YOUR TASKS
- 1) Return the Touhou forum thread verbatim from "## Moonbeam Funk" to "far from average.".
- 2) Answer these questions about the Touhou forum thread:
(a) Which two humans does Moonbeam Funk name as much stronger than youkai?
(b) Into how many pieces can average youkai be cut and still regenerate in seconds, according to Qinglong?
(c) Which fairy does Qinglong call far from average?
- 3) Continue the Touhou forum thread after its final post.

TEXT PASSAGE
/---

Hell I'd even say some of the stronger unnamed humans would be able to put up a fight against Slenderman, seeing how your average Gensokyo Human is supposed to be stronger than the average youkai.


----------



## Moonbeam Funk (Aug 27, 2012)

Zombehs said:


> That's all nice and all, but again Slenderman still doesn't pose a threat to anyone of any importance in the Touhouverse.
> 
> Hell I'd even say some of the stronger unnamed humans would be able to put up a fight against Slenderman, seeing how your average Gensokyo Human is supposed to be stronger than the average youkai.



Where did you get that impression? The average youkai literally eats the average human. Reimu and Marisa are pretty much the only humans right now that are much stronger than youkai, and they're far from average.


----------



## 8-Peacock-8 (Aug 27, 2012)

Zombehs said:


> stronger unnamed humans



No. **


----------



## Qinglong (Aug 27, 2012)

You must mean average fairies, which an normal human can supposedly beat Cirno notwithstanding but she's far from average

Average youkai are easily stronger than most humans and regenerate from being cut into 5 pieces in seconds


----------



## 8-Peacock-8 (Aug 27, 2012)

Just noticed OP gave him Zalgo....Zalgo fucks up everyone.

\---

RECORDED DATA
/---

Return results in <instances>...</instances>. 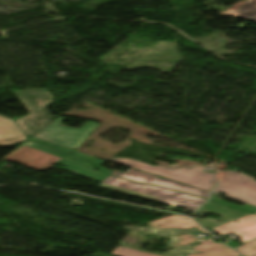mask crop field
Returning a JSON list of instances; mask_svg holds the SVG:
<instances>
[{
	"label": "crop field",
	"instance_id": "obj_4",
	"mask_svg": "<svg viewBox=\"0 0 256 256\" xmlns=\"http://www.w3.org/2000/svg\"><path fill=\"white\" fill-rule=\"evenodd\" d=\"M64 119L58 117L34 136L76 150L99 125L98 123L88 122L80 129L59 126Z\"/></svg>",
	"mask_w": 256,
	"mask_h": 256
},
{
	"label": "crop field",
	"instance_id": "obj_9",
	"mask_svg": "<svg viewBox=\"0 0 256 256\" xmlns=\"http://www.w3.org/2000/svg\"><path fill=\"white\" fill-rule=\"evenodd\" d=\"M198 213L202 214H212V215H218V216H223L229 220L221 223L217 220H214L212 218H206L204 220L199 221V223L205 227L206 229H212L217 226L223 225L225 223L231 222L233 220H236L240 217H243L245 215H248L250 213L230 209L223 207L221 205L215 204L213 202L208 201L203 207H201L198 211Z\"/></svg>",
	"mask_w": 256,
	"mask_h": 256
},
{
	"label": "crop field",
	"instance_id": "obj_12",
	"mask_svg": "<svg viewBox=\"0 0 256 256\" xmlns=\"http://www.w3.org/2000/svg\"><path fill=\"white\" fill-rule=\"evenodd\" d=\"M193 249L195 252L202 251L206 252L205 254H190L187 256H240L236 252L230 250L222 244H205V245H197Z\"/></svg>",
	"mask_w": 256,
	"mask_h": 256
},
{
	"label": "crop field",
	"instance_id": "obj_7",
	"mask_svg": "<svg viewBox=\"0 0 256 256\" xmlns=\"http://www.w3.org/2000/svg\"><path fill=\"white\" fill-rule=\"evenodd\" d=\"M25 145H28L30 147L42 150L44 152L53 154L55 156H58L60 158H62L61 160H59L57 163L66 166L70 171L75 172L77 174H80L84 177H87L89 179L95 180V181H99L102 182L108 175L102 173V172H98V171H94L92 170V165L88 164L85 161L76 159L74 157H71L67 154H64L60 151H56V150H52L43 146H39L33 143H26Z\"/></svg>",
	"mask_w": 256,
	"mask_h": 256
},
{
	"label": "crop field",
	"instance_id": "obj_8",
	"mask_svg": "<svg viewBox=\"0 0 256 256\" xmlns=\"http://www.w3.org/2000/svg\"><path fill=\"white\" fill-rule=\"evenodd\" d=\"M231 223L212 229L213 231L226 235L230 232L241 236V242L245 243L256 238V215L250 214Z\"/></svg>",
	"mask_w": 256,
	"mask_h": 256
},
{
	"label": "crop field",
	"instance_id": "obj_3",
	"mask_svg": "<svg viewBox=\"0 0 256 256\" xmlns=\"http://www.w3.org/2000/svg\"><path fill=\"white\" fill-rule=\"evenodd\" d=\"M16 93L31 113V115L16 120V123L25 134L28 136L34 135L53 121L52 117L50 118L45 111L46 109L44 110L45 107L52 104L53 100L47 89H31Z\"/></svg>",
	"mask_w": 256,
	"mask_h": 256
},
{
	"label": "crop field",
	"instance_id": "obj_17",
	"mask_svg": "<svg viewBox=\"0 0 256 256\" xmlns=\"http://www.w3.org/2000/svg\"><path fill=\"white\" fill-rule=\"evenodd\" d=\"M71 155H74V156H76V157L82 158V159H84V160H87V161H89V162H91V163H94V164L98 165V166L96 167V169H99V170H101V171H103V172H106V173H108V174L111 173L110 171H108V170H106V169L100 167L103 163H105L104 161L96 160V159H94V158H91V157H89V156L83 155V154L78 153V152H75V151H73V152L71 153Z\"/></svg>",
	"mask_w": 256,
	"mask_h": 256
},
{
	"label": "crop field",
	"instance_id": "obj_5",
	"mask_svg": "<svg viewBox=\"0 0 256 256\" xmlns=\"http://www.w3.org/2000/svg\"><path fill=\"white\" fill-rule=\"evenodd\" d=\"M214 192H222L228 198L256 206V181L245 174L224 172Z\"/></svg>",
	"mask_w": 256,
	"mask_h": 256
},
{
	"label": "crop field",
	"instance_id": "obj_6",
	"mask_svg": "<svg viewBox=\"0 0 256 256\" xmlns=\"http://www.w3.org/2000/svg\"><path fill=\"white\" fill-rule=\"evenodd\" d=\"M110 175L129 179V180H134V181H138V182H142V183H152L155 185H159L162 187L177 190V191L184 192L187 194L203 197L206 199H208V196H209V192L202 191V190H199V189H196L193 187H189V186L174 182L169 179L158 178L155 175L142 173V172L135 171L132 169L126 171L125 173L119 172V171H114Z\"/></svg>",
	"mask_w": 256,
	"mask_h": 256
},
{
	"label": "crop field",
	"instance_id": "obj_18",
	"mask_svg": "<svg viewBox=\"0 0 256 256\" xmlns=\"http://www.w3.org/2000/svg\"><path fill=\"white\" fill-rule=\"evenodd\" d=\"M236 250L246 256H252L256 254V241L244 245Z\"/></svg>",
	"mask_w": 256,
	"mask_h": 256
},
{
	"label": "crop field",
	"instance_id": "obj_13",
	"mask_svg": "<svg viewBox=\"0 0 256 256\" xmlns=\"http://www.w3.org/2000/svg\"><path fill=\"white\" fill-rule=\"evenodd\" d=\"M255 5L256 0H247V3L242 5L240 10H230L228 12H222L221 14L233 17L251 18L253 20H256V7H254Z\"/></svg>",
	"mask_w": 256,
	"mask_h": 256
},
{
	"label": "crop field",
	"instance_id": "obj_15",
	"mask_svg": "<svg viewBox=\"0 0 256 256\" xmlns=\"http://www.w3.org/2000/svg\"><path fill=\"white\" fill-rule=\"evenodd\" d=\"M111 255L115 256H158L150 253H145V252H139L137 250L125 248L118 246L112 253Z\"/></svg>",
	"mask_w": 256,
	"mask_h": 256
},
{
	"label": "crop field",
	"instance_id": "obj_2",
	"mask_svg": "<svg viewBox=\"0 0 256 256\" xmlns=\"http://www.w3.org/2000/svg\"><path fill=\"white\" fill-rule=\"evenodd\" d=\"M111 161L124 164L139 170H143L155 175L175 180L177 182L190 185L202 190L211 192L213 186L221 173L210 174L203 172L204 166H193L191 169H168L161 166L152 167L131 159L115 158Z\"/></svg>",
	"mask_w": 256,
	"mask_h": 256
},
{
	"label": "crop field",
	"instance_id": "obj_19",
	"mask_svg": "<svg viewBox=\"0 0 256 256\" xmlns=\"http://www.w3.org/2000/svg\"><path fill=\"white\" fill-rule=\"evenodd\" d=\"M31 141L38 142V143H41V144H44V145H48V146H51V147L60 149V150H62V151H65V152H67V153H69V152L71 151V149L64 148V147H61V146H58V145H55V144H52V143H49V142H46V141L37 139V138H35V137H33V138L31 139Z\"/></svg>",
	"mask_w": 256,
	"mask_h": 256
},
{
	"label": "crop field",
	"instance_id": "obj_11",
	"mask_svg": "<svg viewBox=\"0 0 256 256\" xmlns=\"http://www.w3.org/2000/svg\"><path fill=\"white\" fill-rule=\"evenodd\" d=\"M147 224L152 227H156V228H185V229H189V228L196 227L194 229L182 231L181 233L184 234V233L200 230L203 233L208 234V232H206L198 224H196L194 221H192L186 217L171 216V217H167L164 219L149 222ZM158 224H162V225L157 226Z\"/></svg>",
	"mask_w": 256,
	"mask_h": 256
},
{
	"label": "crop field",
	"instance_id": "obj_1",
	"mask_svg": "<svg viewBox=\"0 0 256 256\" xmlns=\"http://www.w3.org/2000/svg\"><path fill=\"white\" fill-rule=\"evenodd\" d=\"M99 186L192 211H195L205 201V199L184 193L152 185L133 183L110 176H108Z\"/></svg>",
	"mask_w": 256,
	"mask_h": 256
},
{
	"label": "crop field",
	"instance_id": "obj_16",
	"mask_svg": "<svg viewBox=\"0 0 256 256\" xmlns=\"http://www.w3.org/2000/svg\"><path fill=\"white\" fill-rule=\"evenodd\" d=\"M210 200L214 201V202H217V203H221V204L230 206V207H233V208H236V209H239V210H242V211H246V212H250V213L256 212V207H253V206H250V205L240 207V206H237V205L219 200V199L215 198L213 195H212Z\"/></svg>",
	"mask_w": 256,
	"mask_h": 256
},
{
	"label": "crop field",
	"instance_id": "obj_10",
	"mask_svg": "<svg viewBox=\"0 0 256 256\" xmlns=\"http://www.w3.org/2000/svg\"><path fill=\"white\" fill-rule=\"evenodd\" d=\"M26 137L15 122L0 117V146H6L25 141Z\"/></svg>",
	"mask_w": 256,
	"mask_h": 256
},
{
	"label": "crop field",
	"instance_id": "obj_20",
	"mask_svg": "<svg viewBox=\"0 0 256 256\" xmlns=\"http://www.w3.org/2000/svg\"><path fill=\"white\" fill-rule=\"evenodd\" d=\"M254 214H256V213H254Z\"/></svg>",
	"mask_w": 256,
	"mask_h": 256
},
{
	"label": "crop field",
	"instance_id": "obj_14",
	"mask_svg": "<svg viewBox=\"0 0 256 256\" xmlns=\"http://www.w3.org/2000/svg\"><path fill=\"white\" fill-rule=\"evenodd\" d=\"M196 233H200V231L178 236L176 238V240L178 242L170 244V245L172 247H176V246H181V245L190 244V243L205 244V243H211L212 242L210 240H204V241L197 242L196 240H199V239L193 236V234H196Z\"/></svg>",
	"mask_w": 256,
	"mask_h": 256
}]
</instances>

\---
/---

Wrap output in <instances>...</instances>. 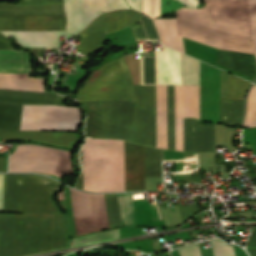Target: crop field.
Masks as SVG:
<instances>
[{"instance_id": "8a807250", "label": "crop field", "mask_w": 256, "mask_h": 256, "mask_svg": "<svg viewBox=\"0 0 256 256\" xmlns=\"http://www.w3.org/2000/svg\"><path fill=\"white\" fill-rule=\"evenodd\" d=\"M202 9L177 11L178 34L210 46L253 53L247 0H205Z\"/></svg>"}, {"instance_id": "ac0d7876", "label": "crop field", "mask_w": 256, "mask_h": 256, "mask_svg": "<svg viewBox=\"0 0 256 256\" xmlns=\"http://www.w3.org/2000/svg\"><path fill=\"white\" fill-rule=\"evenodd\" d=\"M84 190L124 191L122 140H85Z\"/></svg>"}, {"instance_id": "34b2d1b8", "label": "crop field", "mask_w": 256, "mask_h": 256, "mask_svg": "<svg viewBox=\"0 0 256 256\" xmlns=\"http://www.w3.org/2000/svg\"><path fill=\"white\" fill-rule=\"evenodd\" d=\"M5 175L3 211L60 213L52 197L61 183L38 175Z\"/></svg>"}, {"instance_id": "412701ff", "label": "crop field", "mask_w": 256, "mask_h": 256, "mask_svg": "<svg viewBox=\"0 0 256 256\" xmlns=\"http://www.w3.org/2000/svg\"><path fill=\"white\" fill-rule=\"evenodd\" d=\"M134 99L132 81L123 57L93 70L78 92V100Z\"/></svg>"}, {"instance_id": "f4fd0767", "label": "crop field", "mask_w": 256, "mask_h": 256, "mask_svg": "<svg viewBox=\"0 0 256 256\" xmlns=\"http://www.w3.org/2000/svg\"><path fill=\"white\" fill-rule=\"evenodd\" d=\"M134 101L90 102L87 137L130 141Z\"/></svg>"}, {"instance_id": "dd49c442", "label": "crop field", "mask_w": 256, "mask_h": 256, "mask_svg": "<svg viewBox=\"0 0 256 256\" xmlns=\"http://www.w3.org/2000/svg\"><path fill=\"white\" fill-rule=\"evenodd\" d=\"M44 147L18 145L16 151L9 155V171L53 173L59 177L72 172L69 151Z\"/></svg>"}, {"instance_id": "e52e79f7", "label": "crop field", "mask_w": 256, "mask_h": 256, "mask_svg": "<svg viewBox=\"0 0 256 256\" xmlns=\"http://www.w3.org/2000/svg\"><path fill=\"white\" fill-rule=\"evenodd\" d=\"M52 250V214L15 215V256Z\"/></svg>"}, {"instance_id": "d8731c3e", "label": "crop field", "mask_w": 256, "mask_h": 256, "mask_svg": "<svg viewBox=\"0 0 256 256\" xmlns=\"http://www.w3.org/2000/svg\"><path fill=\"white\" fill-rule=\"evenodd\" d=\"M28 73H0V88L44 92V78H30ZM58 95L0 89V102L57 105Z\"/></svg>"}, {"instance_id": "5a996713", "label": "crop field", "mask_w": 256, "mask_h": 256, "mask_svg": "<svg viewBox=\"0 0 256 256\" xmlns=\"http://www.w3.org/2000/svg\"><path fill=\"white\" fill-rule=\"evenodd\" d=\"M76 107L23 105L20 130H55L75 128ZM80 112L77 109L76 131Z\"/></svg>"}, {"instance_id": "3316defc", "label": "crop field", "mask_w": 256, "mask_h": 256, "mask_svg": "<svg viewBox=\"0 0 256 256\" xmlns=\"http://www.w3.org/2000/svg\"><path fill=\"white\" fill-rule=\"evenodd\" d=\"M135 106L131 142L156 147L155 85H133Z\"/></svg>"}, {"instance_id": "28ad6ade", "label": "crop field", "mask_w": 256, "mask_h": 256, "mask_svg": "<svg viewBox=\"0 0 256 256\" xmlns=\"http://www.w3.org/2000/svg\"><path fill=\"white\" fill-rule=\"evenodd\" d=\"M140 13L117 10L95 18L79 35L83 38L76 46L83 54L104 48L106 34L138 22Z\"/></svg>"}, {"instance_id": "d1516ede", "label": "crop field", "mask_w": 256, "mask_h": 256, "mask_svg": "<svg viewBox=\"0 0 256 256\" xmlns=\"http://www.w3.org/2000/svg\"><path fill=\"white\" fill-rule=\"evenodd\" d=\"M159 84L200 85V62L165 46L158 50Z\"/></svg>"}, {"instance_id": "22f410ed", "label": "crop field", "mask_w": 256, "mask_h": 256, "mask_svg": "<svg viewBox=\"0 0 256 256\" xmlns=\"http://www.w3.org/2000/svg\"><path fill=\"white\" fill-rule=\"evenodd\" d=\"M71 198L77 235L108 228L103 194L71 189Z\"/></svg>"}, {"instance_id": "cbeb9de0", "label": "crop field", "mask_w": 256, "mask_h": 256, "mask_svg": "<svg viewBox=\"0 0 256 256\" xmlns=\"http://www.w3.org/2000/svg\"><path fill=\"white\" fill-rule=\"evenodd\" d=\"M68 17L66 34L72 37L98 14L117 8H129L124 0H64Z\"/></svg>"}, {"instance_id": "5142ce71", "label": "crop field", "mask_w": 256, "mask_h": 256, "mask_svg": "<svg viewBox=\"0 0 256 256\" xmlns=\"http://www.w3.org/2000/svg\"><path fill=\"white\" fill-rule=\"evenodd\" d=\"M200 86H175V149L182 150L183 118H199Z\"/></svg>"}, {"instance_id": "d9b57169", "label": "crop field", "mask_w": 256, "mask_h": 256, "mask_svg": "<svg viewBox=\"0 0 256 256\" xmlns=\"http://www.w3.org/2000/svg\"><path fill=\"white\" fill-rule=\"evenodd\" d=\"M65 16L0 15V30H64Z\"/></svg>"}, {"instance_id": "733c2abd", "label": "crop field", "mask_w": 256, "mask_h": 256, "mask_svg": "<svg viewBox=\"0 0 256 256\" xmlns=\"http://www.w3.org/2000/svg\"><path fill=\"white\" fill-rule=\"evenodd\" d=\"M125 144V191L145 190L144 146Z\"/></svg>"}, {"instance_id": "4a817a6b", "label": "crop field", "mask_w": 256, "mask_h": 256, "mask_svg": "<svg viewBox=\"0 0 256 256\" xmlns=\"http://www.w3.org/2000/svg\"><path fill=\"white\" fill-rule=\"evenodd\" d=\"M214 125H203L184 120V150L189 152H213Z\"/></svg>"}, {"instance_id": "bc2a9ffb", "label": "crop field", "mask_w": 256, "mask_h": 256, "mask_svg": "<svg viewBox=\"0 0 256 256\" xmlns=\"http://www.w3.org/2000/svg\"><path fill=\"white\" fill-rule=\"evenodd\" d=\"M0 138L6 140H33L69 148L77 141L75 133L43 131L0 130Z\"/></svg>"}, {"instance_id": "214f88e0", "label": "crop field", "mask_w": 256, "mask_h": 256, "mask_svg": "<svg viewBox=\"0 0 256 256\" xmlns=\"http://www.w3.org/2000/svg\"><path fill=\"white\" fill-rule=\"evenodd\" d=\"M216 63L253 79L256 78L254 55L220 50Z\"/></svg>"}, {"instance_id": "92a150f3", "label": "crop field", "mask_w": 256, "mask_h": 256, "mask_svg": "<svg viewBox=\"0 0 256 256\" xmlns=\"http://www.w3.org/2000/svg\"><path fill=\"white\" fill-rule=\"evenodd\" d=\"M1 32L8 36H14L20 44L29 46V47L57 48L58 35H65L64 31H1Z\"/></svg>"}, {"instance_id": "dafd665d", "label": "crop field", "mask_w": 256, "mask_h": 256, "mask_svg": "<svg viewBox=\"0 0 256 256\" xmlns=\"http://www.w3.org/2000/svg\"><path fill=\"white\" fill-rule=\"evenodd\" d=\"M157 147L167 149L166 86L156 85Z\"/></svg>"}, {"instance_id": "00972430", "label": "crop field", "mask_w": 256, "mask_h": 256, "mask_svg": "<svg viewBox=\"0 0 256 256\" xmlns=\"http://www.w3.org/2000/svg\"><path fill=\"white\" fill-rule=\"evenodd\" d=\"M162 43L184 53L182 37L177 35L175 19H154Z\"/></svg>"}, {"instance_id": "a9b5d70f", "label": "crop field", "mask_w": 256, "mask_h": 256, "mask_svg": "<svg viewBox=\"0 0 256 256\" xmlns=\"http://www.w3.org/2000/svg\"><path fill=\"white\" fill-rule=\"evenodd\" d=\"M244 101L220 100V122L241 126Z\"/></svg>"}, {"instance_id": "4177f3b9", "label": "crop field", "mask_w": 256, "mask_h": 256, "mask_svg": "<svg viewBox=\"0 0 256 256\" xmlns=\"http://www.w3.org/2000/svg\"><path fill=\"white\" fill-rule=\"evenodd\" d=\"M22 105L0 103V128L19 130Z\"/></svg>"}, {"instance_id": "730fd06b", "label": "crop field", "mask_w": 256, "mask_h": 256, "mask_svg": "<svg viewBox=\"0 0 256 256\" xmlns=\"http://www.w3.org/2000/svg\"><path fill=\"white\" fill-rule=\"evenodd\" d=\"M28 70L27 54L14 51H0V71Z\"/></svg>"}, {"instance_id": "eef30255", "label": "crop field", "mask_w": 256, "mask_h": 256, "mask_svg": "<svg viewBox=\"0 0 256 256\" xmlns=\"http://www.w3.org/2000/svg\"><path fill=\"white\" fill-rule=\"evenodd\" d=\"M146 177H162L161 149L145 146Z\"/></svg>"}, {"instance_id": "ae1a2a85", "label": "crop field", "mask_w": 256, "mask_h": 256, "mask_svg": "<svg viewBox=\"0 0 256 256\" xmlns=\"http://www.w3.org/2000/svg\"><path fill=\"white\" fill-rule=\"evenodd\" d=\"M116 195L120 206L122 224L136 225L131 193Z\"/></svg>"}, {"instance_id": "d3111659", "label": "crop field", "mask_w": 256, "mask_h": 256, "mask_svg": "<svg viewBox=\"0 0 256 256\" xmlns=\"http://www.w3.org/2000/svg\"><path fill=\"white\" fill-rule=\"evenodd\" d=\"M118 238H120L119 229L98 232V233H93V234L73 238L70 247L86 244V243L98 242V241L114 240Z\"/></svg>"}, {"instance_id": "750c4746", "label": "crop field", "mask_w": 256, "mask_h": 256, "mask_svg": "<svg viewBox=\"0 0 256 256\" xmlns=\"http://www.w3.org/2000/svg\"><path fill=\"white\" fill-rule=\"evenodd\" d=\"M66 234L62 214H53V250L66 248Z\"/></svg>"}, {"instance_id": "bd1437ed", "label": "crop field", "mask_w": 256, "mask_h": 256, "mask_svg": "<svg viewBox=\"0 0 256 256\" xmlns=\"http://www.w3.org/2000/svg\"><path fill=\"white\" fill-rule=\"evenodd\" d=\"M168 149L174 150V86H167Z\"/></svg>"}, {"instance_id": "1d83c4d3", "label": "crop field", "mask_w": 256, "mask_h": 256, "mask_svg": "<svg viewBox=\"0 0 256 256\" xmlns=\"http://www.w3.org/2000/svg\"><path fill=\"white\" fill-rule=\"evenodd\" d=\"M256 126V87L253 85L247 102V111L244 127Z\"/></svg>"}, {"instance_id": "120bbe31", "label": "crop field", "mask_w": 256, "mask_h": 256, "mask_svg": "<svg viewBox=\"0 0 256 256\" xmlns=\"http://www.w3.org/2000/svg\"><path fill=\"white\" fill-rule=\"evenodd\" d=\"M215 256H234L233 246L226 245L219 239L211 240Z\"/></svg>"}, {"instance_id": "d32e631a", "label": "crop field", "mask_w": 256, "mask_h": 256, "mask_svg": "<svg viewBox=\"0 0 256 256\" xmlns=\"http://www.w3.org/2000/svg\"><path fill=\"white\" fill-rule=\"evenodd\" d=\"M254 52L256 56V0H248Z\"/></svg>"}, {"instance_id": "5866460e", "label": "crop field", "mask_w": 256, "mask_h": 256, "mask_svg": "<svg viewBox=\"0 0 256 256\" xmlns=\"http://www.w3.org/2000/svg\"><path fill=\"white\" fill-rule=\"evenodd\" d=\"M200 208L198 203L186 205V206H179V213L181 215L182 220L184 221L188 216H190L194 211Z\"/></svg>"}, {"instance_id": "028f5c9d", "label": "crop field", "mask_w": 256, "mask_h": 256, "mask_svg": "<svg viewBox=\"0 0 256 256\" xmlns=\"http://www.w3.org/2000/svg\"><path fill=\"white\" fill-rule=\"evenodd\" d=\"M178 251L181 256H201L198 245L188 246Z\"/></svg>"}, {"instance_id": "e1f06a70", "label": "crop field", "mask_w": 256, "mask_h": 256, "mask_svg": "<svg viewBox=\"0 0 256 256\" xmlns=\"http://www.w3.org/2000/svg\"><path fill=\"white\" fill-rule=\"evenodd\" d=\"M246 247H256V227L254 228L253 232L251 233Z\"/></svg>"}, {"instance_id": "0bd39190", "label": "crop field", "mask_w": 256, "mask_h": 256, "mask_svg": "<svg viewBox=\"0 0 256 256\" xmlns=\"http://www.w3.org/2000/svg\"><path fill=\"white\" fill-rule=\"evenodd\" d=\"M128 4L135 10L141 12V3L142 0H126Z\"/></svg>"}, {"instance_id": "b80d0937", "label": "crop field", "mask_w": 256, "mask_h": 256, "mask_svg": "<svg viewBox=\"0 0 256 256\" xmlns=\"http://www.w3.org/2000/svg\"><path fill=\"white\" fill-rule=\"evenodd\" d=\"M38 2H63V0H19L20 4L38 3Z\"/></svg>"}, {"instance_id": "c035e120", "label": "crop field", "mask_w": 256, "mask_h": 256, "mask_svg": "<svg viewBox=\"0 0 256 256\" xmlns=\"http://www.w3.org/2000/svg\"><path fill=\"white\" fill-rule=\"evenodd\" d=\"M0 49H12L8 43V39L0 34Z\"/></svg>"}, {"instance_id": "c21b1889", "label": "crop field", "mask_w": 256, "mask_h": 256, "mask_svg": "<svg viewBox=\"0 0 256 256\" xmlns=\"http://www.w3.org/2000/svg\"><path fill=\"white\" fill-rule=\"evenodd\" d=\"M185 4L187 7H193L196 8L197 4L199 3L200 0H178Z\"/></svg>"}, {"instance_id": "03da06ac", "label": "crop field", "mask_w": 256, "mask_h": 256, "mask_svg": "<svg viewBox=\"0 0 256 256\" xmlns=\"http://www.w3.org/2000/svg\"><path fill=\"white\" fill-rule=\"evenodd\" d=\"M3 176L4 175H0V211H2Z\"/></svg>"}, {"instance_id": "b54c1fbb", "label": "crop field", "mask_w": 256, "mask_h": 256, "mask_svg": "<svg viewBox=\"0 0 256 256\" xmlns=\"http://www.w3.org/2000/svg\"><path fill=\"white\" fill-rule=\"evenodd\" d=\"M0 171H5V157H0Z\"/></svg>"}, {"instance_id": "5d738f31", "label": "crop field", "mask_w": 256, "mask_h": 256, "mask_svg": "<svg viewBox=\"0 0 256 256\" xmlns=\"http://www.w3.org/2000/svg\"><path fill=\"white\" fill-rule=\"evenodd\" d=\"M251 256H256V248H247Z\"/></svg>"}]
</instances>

\---

THE REPLIES
- 1)
## Moonbeam Funk (Aug 27, 2012)

Zombehs said:


> That's all nice and all, but again Slenderman still doesn't pose a threat to anyone of any importance in the Touhouverse.
> 
> Hell I'd even say some of the stronger unnamed humans would be able to put up a fight against Slenderman, seeing how your average Gensokyo Human is supposed to be stronger than the average youkai.



Where did you get that impression? The average youkai literally eats the average human. Reimu and Marisa are pretty much the only humans right now that are much stronger than youkai, and they're far from average.

- 2)
(a) Reimu and Marisa
(b) Five
(c) Cirno

- 3)
----------



## Əyin (Aug 27, 2012)

I know Zalgo is planetary threat, but what are his impressive feats so that he could solo Touhou?


----------



## 8-Peacock-8 (Aug 27, 2012)

AntiReality said:


> I know Zalgo is planetary threat, but what are his impressive feats so that he could solo Touhou?



Let's see, mindrape, looking at him melts your body and drives you insane and causes your body to implode from growing extra appendages.

He can destroy the world by singing.

Yeah everyone here is fucked.


----------



## Zombehs (Aug 27, 2012)

I mean like mooks basically.... The enemies your characters blow up every stage. So yeah fairies, spirits, ghosts, weak youkai.



8-Peacock-8 said:


> Let's see, mindrape, looking at him melts your body and drives you insane and causes your body to implode from growing extra appendages.
> 
> He can destroy the world by singing.
> 
> Yeah everyone here is fucked.



What about Shinki?


----------



## 8-Peacock-8 (Aug 27, 2012)

Zombehs said:


> What about Shinki?



Before or after her body implodes and melts into nothing.

It also doesn't help that Zalgo is omnipresent. he watches everyone, everywhere, all the time.


----------



## Əyin (Aug 27, 2012)

Hmm... Zalgo is like a form of conceptual corruption?


----------



## 8-Peacock-8 (Aug 27, 2012)

AntiReality said:


> Hmm... Zalgo is like a form of conceptual corruption?



If you want to call him that go ahead. He's really more like an eldritch abomination.


----------



## Əyin (Aug 27, 2012)

8-Peacock-8 said:


> If you want to call him that go ahead. He's really more like an eldritch abomination.



Wow.. that means Zalgo is more like the internet version of Nyarlatohep


----------



## 8-Peacock-8 (Aug 27, 2012)

[YOUTUBE]http://www.youtube.com/watch?v=8kXNW-jExZg[/YOUTUBE]
[YOUTUBE]http://www.youtube.com/watch?v=s1RkCsrGfAE[/YOUTUBE]
[YOUTUBE]http://www.youtube.com/watch?v=9EmFzWz2OFg[/YOUTUBE]


----------



## Əyin (Aug 27, 2012)

Shit  that kind reminds me of Silent Hill.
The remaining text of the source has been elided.